Well then, you must really be concerned about ebola...it has something like a 80% mortality.
Ebola is concerning, but has a difficult time spreading because it kills victims too quickly and can't survive any length of time out of the host. It's very, very bad if you get it, but it's hard to get.
The truth is the mortality rates of the flu vary from year to year depending on the strain and how many people got vaccinated. In the 2017-18 season, over 80,000 people died in the US related to the flu. Anyone remember the country being closed down that winter? I do remember that we had isolation cart in front of almost every patient room that winter and our unit took patients that we normally wouldn't take since we also took overflow postpartum and newborn couplets.
61,000, actually. Out of an estimated 45 million infections. That's about 0.1% mortality, which is bad, but still 10x lower than the lowball estimates for COVID. The reasons for the panic with COVID are:
1. It's new. That means we don't know exactly how it will affect people, we don't know how infectious it is, and no one has any immunity to it.
2. It appears to spread very easily via community transmission
3. It causes severe respiratory distress, and severe cases appear to be causing permanent (or at least long-term) damage to lungs in the form of fibrosis, even in recovered patients.

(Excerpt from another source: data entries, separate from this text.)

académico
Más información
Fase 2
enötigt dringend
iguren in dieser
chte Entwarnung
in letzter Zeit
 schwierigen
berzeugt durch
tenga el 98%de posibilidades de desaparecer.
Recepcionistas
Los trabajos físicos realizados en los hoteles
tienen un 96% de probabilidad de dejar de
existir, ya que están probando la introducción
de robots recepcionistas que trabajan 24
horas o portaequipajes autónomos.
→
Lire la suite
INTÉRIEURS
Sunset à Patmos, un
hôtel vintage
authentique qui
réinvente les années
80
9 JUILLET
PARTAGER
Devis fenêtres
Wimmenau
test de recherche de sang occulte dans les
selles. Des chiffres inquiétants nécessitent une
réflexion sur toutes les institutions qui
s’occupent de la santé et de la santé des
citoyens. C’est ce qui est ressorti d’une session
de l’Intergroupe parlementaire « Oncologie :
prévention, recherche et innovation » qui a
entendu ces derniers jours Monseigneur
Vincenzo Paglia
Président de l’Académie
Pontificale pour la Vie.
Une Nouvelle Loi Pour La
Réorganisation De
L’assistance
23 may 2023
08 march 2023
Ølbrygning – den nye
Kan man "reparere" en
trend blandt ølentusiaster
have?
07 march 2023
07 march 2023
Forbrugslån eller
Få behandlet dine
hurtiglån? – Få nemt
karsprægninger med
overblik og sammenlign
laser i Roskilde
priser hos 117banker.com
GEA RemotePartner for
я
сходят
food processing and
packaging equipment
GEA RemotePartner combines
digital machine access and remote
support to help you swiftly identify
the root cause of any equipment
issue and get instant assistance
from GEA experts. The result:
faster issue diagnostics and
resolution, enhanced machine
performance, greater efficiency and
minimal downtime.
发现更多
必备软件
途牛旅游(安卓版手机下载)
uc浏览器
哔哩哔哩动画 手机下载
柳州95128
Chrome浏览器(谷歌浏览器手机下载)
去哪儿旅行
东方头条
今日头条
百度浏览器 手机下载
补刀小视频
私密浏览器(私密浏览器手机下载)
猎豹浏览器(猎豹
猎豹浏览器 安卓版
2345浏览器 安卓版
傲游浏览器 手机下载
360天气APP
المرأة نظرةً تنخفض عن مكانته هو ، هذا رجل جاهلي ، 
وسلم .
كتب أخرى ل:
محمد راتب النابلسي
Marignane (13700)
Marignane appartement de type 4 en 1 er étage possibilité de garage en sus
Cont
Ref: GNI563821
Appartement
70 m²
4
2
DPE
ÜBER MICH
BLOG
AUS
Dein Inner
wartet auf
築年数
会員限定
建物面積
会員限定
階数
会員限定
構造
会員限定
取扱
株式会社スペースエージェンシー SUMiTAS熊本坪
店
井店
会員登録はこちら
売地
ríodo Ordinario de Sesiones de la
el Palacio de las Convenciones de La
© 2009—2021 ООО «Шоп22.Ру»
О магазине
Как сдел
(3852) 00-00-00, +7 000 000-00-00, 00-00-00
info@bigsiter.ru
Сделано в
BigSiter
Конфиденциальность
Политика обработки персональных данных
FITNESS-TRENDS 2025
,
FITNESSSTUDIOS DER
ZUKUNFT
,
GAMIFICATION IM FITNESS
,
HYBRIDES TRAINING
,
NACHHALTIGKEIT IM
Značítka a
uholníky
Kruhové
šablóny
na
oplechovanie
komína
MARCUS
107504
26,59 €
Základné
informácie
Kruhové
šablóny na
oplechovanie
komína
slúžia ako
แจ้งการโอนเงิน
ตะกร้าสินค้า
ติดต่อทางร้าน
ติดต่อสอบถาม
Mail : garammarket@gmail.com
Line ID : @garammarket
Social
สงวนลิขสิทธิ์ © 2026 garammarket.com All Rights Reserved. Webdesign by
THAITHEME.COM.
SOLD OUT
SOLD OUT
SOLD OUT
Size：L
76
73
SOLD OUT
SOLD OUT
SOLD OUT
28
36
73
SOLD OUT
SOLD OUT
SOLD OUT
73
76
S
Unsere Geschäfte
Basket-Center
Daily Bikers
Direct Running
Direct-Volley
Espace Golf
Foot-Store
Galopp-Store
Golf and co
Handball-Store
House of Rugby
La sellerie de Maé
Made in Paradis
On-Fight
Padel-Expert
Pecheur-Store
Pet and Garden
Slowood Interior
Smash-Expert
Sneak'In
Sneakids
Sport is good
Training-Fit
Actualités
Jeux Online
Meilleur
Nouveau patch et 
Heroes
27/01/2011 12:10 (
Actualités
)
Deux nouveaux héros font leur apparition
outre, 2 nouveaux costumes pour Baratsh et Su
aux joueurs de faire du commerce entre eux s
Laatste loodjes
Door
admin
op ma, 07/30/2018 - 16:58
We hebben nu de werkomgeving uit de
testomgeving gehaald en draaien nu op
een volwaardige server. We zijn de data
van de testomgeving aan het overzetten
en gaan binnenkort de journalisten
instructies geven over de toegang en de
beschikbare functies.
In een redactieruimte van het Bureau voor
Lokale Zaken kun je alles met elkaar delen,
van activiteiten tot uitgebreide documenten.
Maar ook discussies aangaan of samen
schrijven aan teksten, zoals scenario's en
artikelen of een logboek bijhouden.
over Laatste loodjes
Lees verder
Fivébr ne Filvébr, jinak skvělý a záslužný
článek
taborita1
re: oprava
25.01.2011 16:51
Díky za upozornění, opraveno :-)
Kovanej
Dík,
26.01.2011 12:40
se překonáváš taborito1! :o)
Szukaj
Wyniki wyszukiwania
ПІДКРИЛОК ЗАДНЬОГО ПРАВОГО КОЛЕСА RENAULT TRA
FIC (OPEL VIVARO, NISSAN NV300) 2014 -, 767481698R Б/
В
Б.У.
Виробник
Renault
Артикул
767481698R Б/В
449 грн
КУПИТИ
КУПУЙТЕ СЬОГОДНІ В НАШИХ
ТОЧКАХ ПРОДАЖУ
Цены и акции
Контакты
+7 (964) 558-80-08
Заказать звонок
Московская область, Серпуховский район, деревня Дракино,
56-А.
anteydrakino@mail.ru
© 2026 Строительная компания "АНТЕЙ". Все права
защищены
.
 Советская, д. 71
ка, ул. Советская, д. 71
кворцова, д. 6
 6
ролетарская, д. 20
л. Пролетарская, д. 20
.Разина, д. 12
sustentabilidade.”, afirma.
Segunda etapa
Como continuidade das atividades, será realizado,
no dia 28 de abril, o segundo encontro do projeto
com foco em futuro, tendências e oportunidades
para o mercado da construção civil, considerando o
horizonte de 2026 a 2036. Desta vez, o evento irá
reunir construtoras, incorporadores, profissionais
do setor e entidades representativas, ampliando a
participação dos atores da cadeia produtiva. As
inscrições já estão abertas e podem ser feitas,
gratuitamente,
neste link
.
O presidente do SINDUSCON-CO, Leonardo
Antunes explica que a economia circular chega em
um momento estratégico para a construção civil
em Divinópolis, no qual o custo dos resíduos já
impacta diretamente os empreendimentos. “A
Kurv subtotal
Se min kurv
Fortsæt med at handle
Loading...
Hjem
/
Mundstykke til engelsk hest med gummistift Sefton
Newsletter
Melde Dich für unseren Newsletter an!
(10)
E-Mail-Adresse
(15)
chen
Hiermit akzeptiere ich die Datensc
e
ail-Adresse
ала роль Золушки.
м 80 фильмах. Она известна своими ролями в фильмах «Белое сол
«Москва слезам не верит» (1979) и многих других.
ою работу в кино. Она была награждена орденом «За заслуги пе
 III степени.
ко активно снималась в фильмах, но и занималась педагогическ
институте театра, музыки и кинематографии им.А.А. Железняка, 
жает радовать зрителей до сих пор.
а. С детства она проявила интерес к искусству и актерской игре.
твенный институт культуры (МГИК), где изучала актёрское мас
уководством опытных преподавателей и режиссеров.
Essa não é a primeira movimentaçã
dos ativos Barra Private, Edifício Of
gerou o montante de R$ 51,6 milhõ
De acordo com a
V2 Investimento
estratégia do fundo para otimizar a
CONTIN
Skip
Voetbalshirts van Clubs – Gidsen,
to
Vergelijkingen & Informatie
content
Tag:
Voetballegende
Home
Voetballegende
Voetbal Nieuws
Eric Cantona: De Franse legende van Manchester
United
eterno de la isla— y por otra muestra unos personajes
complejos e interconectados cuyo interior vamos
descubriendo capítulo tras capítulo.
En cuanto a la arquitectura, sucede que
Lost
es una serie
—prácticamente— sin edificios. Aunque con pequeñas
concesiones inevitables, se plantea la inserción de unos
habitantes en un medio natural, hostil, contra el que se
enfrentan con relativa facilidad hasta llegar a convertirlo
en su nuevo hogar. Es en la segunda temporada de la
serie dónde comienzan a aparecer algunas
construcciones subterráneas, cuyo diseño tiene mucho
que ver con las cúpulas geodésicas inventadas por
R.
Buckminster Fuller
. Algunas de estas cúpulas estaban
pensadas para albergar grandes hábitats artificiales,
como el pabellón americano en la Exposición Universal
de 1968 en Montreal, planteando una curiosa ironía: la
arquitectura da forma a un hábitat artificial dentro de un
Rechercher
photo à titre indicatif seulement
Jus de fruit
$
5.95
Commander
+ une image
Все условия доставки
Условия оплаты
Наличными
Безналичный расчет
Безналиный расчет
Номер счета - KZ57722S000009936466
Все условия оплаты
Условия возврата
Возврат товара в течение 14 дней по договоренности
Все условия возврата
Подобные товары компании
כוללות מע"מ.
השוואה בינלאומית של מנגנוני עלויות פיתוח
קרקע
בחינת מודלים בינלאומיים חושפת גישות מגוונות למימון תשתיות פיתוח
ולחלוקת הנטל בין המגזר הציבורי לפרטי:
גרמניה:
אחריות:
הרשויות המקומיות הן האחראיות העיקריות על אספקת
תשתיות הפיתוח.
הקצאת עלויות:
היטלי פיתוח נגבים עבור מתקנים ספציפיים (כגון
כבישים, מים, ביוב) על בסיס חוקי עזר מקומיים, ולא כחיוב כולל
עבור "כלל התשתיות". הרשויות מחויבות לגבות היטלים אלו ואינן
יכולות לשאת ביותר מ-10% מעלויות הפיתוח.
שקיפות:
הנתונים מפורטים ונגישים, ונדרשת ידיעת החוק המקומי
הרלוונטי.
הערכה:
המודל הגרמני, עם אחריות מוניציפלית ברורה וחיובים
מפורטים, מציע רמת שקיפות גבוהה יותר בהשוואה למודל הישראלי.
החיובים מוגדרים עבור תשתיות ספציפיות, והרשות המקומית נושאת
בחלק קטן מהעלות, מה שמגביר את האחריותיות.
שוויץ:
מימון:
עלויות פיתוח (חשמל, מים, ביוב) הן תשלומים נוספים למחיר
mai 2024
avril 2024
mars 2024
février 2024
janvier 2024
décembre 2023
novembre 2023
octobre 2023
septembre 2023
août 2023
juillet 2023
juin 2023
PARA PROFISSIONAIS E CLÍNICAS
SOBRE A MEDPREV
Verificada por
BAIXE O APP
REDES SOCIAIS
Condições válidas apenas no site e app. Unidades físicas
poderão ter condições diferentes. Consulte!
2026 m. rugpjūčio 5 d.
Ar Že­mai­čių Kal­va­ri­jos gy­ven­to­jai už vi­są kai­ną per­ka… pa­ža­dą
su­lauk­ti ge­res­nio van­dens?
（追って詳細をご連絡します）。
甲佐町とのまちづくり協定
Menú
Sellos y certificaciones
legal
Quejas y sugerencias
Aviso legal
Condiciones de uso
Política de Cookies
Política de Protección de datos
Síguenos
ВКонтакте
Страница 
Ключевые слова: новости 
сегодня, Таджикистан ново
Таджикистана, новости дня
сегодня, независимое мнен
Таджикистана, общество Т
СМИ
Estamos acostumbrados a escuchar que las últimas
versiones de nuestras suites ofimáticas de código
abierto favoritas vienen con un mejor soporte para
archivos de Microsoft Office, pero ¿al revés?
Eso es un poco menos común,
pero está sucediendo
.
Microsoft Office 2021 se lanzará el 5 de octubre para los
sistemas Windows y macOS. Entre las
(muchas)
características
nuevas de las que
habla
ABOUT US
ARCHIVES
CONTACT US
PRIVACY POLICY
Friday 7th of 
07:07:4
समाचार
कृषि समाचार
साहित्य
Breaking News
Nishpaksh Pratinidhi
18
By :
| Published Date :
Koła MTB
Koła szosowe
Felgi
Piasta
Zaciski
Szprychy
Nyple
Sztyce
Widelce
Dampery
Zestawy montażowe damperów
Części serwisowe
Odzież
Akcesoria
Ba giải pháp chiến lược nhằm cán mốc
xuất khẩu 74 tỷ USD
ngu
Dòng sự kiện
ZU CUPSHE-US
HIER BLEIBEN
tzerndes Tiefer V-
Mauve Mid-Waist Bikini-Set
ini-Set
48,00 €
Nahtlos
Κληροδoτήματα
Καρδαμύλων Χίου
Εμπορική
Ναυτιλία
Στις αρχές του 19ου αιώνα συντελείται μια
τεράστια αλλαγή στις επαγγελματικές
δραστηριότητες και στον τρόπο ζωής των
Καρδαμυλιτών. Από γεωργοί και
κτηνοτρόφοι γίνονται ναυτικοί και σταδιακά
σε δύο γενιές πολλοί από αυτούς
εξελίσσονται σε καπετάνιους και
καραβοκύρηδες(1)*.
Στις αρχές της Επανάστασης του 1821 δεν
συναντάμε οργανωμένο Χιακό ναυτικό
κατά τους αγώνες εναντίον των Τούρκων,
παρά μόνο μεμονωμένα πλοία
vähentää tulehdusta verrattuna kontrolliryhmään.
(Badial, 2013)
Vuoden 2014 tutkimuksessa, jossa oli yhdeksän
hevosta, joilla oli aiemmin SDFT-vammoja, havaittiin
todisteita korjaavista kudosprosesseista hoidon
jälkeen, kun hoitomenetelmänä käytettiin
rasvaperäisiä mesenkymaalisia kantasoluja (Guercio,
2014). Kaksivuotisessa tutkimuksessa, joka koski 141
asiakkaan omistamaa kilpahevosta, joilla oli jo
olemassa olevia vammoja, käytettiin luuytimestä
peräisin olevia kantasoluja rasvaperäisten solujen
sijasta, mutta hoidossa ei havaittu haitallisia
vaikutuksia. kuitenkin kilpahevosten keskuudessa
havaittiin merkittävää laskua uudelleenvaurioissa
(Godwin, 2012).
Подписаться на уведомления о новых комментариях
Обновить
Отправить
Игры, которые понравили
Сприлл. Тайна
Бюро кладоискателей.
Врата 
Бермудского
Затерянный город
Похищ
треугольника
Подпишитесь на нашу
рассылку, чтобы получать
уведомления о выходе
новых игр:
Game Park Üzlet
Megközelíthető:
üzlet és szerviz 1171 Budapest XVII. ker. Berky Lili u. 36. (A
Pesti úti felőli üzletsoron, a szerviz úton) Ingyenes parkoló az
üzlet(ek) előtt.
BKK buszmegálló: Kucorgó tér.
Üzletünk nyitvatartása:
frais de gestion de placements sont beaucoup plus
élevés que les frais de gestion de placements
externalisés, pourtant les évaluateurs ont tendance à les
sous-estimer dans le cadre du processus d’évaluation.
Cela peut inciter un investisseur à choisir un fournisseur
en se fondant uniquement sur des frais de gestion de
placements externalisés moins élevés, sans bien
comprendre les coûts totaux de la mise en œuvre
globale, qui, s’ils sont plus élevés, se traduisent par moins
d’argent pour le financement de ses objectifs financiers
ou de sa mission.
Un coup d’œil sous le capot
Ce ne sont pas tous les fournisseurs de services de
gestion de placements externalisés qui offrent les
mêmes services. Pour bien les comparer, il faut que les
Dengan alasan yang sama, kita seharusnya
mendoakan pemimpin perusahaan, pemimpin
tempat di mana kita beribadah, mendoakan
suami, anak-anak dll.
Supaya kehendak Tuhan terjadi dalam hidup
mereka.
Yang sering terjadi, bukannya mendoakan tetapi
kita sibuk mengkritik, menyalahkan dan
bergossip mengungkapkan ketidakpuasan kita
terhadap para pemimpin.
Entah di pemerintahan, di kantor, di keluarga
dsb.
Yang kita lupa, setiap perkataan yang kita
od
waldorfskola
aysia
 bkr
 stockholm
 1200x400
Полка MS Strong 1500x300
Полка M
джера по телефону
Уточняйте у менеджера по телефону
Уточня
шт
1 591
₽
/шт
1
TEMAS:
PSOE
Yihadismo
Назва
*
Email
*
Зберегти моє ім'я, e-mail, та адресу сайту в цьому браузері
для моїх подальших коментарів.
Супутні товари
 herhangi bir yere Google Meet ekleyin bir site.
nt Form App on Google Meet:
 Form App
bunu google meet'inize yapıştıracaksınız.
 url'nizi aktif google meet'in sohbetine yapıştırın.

Comparatively, the flu is well-known. We have vaccines, we know how it spreads and the ease of transmission, we know what it does to people, and there is plenty of immunity built up in the population
I have had both. Hospitalized for neither.
You THINK you've had both. Unless something has changed since your last post a couple hours ago, you haven't been tested for COVID, so you don't know that you've had it. My brother had COVID-like symptoms, but he just got tested and it turns out he actually has pneumonia (he's waiting on the COVID results, but the doctor says he doesn't think he's got it). A friend of mine, a surgeon, also had some COVID-like symptoms, but her test came back negative.